Archdeacon Nohilly said Mass that morning and, obviously, he wasn’t expecting much under his tree for he dragged proceedings on forever with all that true meaning of Christmas palaver. This tedium was made worse by the presence of luckier children who got their big presents like normal people at the crack of dawn. I felt naked and exposed as I worshipped unarmed surrounded by gunslingers, soldiers and nurses (yuck).
Anyway, we eventually got home and much to my relief neither Santa nor my mother bore a grudge because I got the commando kit I had written for, just like the one I spotted in Heneghan’s window, complete with camouflaged helmet net, canteen and a knife with a blade that went back into the handle when you stabbed someone with it. Could life get any better than this?
Sad to relate I must end these musings on a discordant note. My father finally, after weeks of me prompting him, fitted that red plastic steering-wheel cover in the car. I felt it added a touch of James Bond-like class to be honest. But would you believe it, it was hardly in place for more than a day when it was stolen. Yes, stolen! And from the army barracks of all places.

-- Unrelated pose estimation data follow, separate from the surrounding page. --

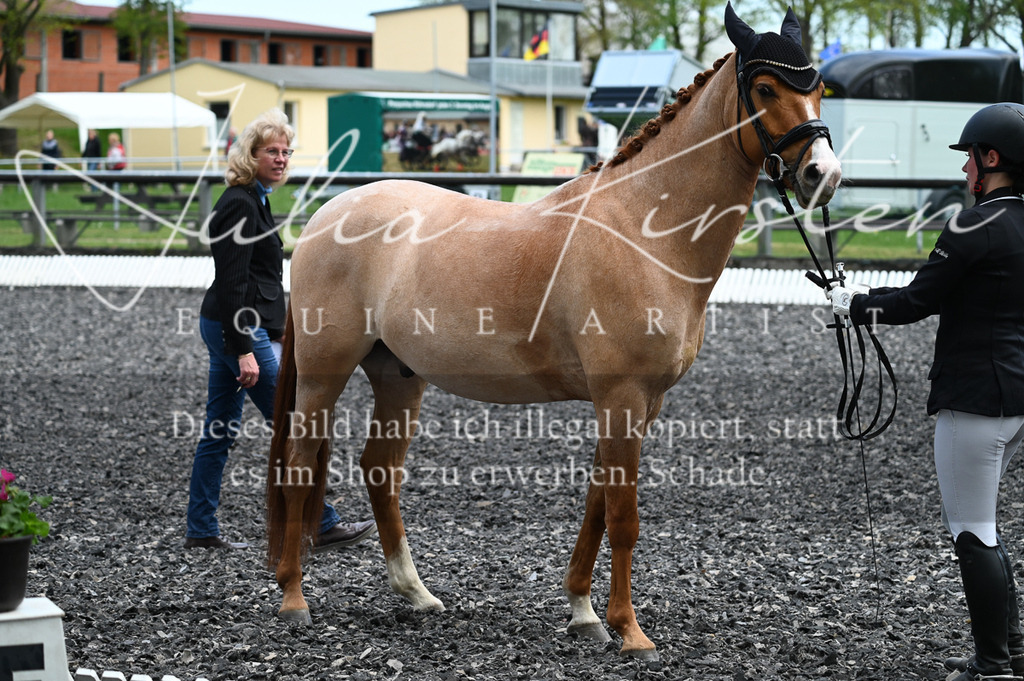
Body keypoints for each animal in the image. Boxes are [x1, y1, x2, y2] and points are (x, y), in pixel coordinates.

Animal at [266, 4, 841, 660]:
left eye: (819, 87)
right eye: (766, 88)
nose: (823, 174)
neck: (643, 230)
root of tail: (325, 216)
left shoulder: (639, 404)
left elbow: (596, 503)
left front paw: (584, 613)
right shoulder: (620, 397)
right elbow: (623, 516)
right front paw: (630, 631)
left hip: (399, 376)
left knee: (380, 470)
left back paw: (417, 595)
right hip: (323, 373)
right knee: (298, 465)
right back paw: (294, 600)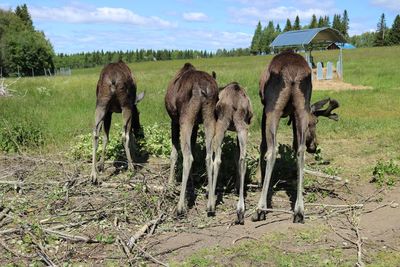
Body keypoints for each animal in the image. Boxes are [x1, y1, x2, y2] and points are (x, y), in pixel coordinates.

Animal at [164, 63, 217, 218]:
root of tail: (203, 88)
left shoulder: (174, 120)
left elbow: (174, 154)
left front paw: (170, 185)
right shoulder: (197, 124)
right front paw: (191, 185)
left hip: (185, 117)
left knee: (188, 157)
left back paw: (180, 207)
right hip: (209, 116)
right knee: (209, 156)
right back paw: (210, 204)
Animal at [212, 82, 253, 224]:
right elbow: (237, 156)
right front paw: (236, 186)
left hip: (221, 122)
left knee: (217, 159)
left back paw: (210, 205)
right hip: (242, 126)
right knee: (243, 159)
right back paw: (240, 210)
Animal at [253, 50, 338, 224]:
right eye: (315, 122)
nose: (314, 145)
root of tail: (292, 73)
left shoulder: (264, 108)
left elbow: (262, 144)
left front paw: (258, 178)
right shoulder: (293, 114)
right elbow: (294, 144)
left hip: (273, 107)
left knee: (272, 150)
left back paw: (261, 208)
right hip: (301, 107)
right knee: (300, 151)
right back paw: (299, 209)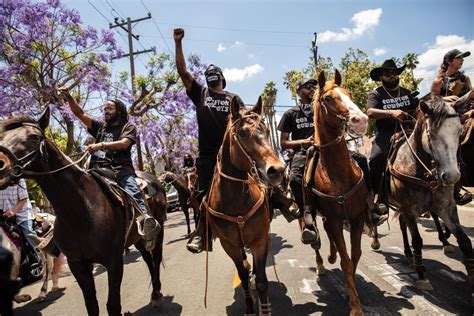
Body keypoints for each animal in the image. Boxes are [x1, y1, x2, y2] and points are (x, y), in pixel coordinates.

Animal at [0, 109, 168, 316]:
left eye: (34, 137)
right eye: (1, 137)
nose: (0, 165)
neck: (81, 211)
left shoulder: (113, 260)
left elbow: (113, 305)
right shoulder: (77, 264)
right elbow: (91, 305)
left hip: (159, 230)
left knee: (156, 258)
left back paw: (158, 295)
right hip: (137, 237)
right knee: (147, 259)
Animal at [205, 97, 286, 316]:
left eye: (266, 130)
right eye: (241, 133)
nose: (277, 170)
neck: (235, 201)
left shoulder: (260, 240)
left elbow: (261, 281)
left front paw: (264, 308)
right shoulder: (229, 245)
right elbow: (242, 274)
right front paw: (250, 308)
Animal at [306, 69, 368, 316]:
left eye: (349, 93)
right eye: (329, 98)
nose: (361, 121)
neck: (339, 174)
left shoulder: (357, 217)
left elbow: (355, 256)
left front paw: (354, 294)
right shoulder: (334, 217)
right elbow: (346, 261)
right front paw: (355, 306)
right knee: (317, 237)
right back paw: (322, 263)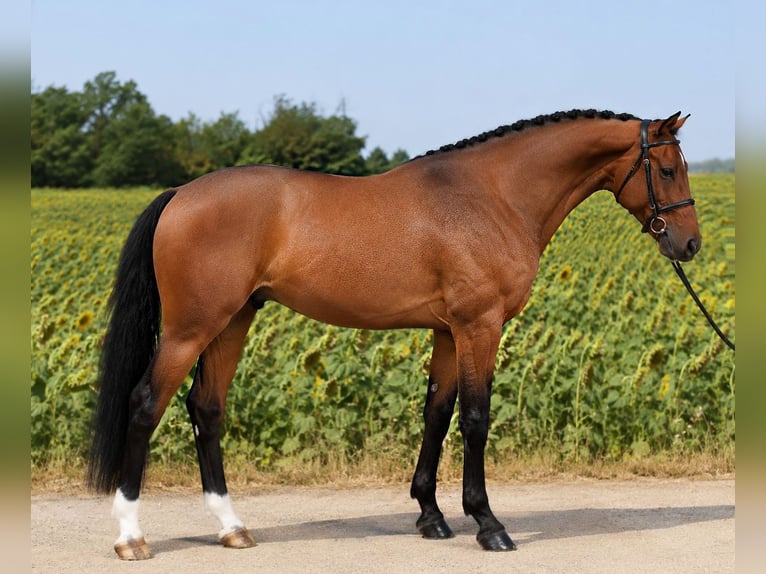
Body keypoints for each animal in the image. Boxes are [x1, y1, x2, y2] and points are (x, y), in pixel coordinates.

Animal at [86, 109, 700, 559]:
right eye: (669, 169)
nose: (689, 244)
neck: (493, 195)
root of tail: (181, 193)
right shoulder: (480, 326)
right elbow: (475, 419)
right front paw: (488, 524)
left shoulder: (449, 333)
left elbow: (437, 412)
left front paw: (431, 516)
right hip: (191, 328)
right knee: (146, 404)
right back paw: (131, 536)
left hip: (232, 322)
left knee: (206, 409)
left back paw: (232, 526)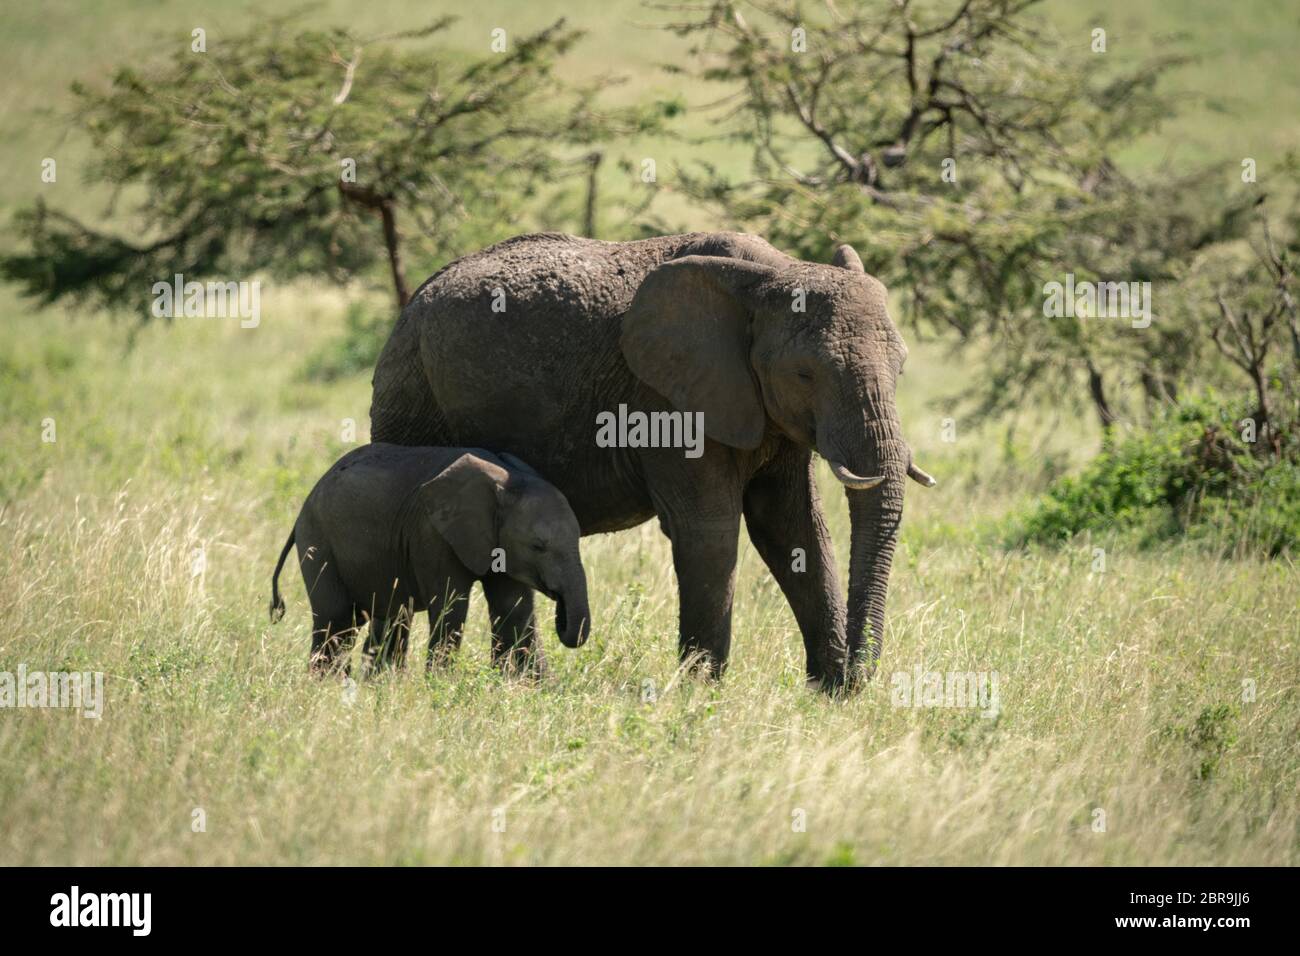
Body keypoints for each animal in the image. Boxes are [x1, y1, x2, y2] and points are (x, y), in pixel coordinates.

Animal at [269, 444, 591, 675]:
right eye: (538, 546)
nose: (561, 611)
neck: (506, 480)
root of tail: (304, 506)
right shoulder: (432, 534)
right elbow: (451, 607)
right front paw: (442, 686)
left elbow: (513, 609)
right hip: (318, 539)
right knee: (336, 621)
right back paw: (328, 686)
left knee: (385, 617)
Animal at [369, 232, 935, 690]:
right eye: (804, 374)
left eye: (903, 367)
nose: (861, 676)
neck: (772, 274)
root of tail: (411, 304)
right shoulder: (665, 397)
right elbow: (709, 530)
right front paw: (702, 693)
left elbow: (792, 528)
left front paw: (831, 693)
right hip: (411, 391)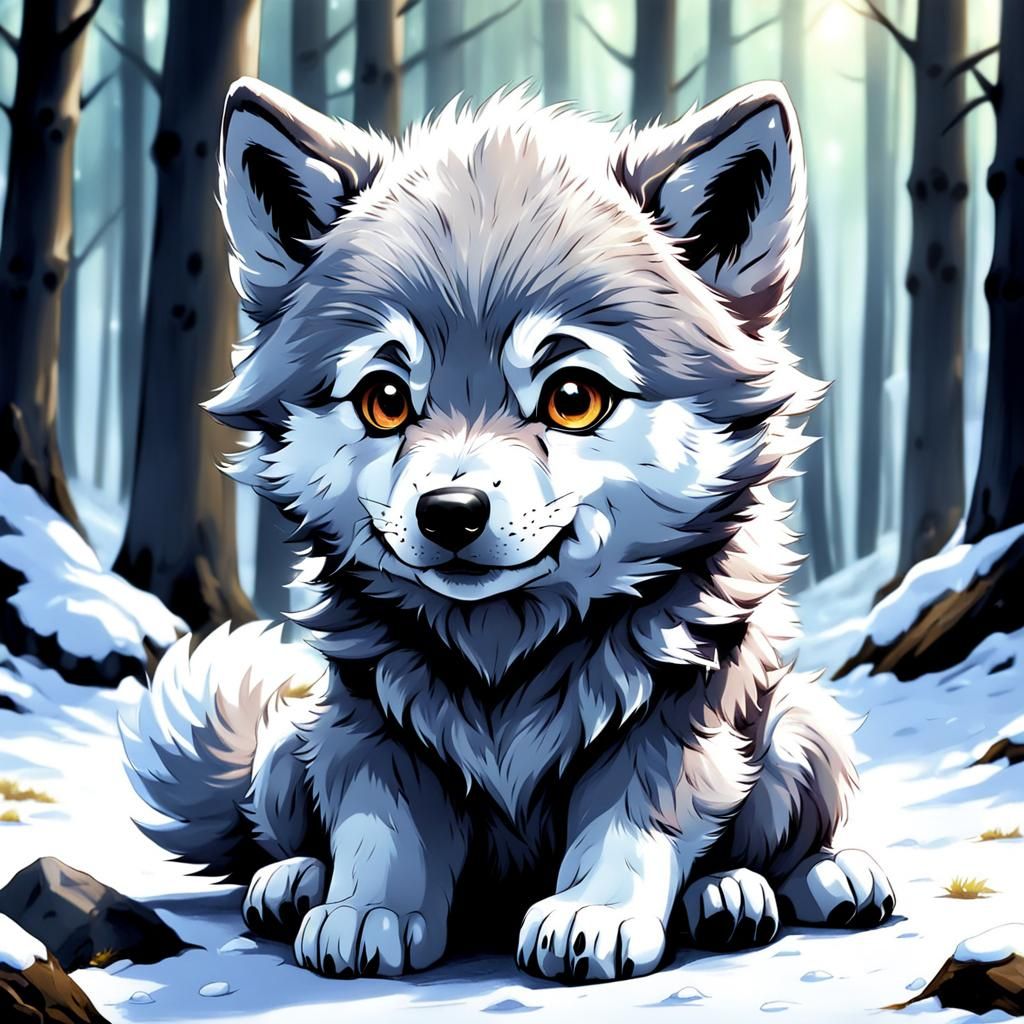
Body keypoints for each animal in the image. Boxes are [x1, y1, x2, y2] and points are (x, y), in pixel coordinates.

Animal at [121, 77, 894, 983]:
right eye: (385, 399)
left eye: (573, 397)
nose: (450, 511)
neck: (503, 659)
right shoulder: (369, 724)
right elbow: (382, 827)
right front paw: (366, 910)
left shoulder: (677, 717)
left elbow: (633, 823)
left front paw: (593, 913)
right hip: (289, 747)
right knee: (275, 830)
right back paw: (294, 880)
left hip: (804, 725)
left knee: (788, 838)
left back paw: (780, 884)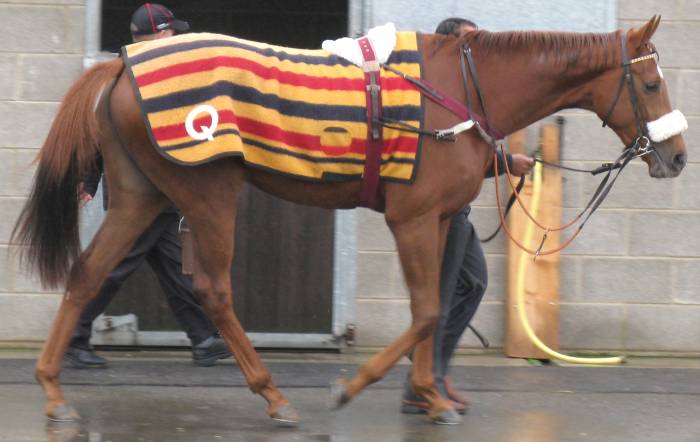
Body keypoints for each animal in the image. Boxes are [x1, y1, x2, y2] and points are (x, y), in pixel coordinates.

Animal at [12, 15, 687, 425]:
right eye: (653, 83)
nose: (678, 157)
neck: (462, 91)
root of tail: (122, 65)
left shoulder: (440, 220)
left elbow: (434, 306)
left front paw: (430, 396)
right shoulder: (411, 219)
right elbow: (427, 312)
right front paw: (357, 386)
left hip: (140, 195)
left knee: (87, 275)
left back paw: (52, 389)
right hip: (207, 193)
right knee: (213, 289)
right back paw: (273, 394)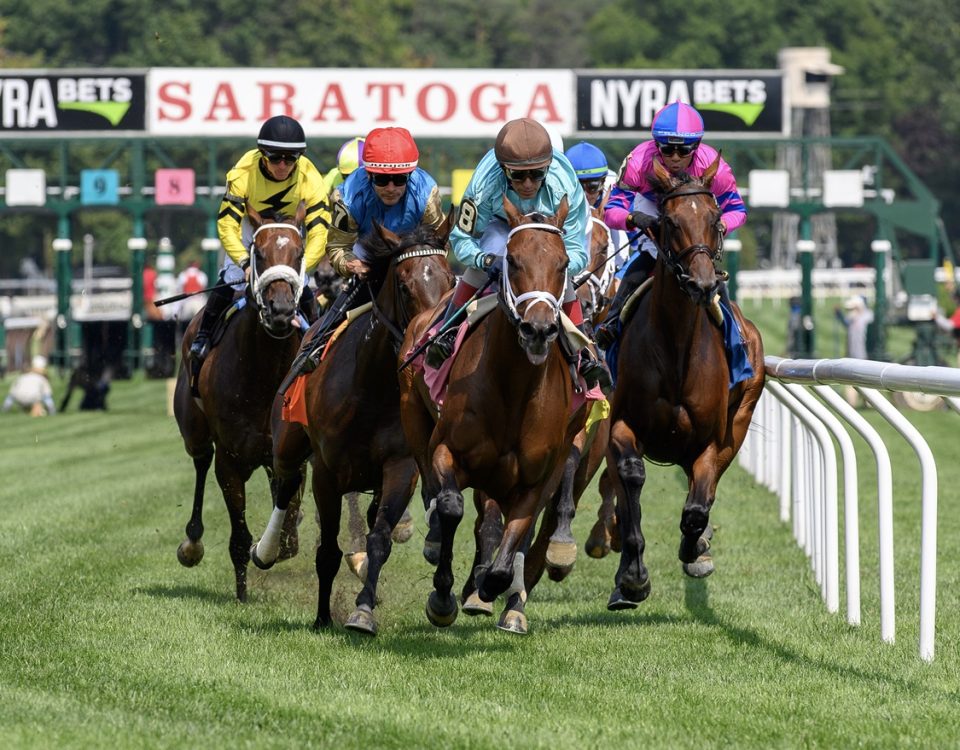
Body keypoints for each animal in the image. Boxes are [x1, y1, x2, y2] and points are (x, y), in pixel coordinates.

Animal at [173, 203, 308, 604]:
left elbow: (288, 531)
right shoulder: (230, 460)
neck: (264, 375)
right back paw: (192, 543)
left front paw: (274, 544)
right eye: (259, 254)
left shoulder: (291, 454)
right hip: (194, 429)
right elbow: (239, 537)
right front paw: (242, 593)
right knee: (201, 460)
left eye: (298, 253)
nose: (280, 310)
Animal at [251, 216, 454, 636]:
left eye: (450, 280)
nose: (437, 341)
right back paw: (265, 550)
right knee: (285, 484)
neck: (371, 387)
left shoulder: (400, 466)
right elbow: (327, 550)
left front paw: (363, 611)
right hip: (287, 442)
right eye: (405, 285)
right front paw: (322, 617)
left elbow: (380, 539)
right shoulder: (327, 473)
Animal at [398, 195, 576, 636]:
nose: (538, 330)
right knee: (433, 491)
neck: (513, 391)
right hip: (413, 418)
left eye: (564, 262)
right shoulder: (446, 449)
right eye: (512, 260)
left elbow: (514, 539)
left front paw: (491, 587)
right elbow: (449, 506)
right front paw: (442, 598)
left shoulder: (536, 479)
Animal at [608, 159, 764, 612]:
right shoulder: (621, 424)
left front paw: (696, 550)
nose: (702, 284)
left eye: (715, 219)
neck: (677, 346)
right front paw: (633, 578)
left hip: (740, 419)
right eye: (670, 222)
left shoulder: (712, 440)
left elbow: (696, 508)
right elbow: (630, 479)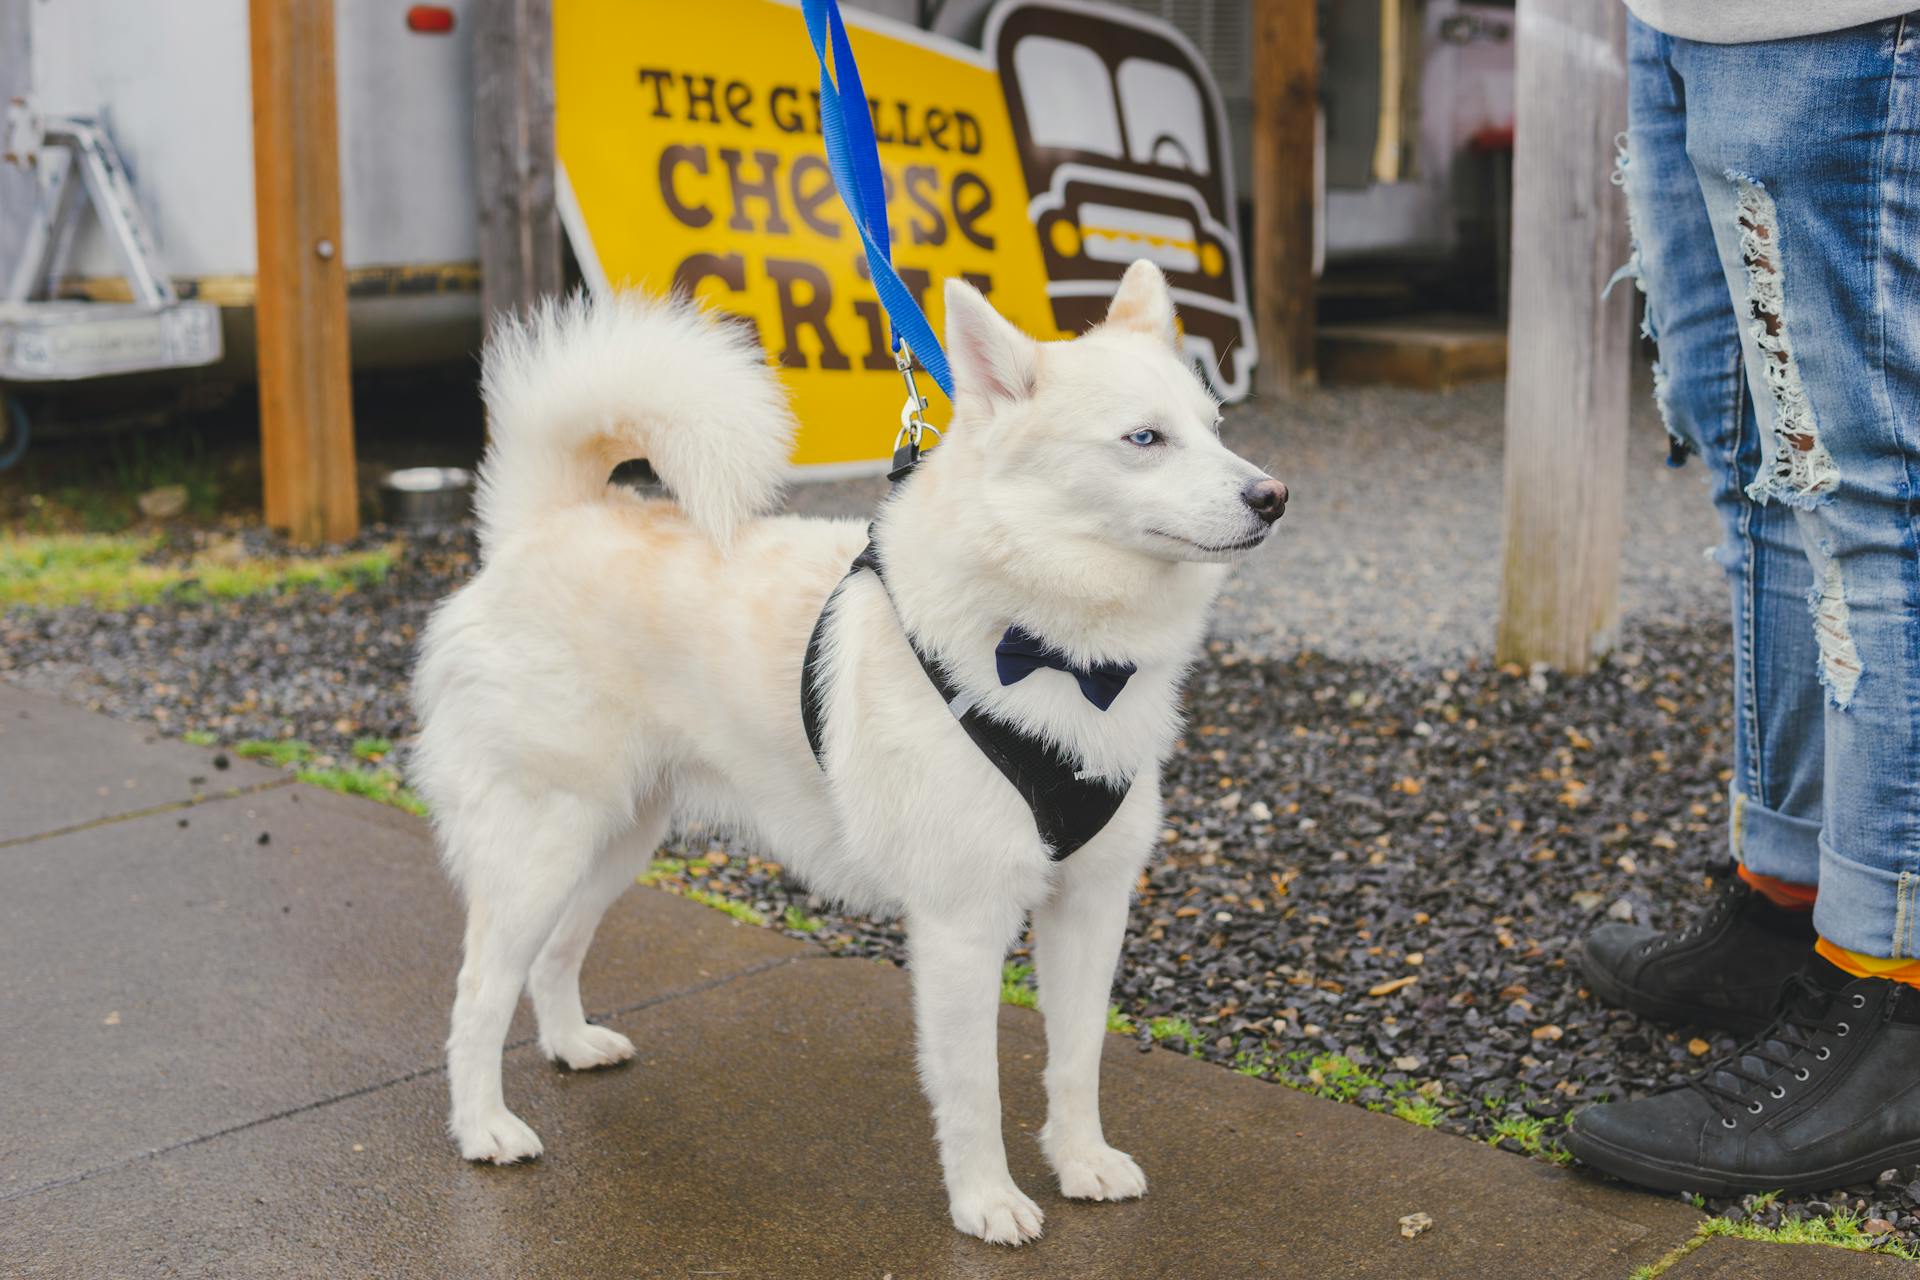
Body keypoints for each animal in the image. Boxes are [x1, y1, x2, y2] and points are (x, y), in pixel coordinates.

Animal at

The Department of Agriculture where Tom Galvin was a veterinary officer was located there at the time, as was my first school. He arrived home a saddened and world-wearier man to break the terrible news. Some reprobate had so coveted that treasured item that he broke into our car and made off with it. The Guards it seemed, didn’t hold out much hope of apprehending the guilty party. There was no CSI Castlebar back in the ‘60s.
I suggested we check Best’s to see if we might find a replacement but my father wearily shook his head. It would be too much of a temptation for the town’s criminal fraternity so he’d reluctantly try to manage steering without a red steering-wheel cover lest he spark an escalation of the crime wave. What a thoughtful man.
Let that be a salutary lesson to you all as you enjoy the season of goodwill.